- GIVEN PASSAGE -
○ ○ ○ ○ ○

Getty Images adds that it could not “possibly investigate whether the hundreds of thousands of images that AFP transmits to Getty Images’ database every year infringe other parties’ copyright, without altering its business model, incurring massive expense and slowing down the timeliness of the distribution of news photos to an unacceptable degree. Moreover, putting this massive burden on Getty Images and other news providers would impede or prevent the delivery of breaking news, detracting from the marketplace of ideas.”
Under these circumstances, say AFP and Getty Images, “Morel’s claim for statutory damages may not be enhanced on the basis of willfulness.” In fact, they asked for the court, if it finds in Morel’s favour, to limit damages to “the lower statutory range for innocent infringement,” which is of up to $30,000 per infringement. They add that the damages should be limited to the number of works infringed upon and not to the number of infringement cases – thus limiting Morel’s damages to $240,000 instead of $120,300,000.

○ ○ ○ ○ ○

- TASK STATEMENT -
Write the next part of the passage on Morel's copyright dispute with AFP and Getty Images, starting after its final sentence. The dataset entries that come next are separate material, unrelated to the passage on the Morel copyright dispute.

Dataset entries

○ ○ ○ ○ ○

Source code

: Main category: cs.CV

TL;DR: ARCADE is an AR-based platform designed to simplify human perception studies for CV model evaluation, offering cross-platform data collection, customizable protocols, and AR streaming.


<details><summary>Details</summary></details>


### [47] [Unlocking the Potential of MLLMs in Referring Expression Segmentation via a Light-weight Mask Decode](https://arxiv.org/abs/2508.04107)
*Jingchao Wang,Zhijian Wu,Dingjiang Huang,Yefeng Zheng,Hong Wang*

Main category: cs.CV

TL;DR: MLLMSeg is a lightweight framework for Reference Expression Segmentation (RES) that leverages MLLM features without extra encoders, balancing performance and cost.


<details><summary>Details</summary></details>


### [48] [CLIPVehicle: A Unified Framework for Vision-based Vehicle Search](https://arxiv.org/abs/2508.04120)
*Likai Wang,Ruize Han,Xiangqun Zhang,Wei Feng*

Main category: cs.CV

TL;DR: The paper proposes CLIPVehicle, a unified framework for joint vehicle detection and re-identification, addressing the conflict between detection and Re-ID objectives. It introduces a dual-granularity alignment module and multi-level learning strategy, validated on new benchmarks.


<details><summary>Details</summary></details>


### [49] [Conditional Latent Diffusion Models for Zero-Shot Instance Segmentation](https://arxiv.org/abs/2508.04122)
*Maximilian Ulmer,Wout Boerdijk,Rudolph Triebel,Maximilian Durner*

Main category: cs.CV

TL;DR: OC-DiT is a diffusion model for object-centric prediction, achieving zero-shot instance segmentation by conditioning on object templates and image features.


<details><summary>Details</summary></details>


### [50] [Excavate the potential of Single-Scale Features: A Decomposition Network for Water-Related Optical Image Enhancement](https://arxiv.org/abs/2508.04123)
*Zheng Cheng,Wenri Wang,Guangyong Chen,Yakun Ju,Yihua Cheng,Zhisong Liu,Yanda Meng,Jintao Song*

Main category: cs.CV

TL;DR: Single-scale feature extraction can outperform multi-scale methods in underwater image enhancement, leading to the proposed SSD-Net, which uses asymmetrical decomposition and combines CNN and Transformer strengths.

○ ○ ○ ○ ○

- ANSWER SECTION -
The court has yet to communicate when it will issue summary judgment.
Daniel Morel is represented by Barbara Hoffman of the Hoffman Law Firm. Agence France-Presse is represented by Joshua J. Kaufman, Meaghan H. Kent and Elissa B. Reese of Venable LLP. Getty Images and The Washington Post are represented by James Rosenfeld, Deborah Adler and Samuel M. Bayard of Davis Wright Tremaine LLP.